» **Your goal**:
Wherever "work" appears in a line of the listing, that line should be returned.
Data shown START
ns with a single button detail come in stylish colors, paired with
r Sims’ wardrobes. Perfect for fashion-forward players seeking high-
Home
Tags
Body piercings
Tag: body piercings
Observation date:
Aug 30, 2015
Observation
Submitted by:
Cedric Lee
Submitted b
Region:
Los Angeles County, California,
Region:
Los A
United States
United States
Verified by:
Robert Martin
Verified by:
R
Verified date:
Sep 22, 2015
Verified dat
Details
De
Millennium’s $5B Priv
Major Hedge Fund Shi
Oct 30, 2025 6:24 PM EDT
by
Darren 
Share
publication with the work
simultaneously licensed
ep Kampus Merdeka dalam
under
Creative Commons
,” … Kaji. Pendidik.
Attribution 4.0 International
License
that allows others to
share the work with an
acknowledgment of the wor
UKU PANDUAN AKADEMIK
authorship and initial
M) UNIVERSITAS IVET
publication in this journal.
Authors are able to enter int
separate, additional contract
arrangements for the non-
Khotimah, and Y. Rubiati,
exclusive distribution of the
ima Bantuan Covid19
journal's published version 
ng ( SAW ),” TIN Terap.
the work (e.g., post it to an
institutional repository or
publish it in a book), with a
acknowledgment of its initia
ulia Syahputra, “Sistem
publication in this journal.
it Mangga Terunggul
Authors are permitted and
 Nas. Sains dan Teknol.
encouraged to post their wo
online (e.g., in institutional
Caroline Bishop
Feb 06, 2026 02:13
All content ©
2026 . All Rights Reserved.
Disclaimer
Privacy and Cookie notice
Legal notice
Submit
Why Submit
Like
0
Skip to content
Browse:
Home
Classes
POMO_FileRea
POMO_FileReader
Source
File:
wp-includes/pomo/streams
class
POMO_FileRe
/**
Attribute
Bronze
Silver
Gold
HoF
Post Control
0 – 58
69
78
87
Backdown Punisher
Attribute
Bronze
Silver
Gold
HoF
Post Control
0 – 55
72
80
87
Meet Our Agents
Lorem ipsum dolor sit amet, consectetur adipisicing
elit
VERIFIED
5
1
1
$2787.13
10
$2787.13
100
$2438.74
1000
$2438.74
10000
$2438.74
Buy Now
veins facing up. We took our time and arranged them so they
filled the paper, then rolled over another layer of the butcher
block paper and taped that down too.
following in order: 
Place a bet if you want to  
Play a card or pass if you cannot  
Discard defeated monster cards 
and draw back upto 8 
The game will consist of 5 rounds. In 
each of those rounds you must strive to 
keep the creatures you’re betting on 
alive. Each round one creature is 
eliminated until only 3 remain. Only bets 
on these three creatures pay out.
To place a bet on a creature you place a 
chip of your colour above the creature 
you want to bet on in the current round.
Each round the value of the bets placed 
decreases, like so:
Data shown END
» **Output**:
publication with the work
share the work with an
the work (e.g., post it to an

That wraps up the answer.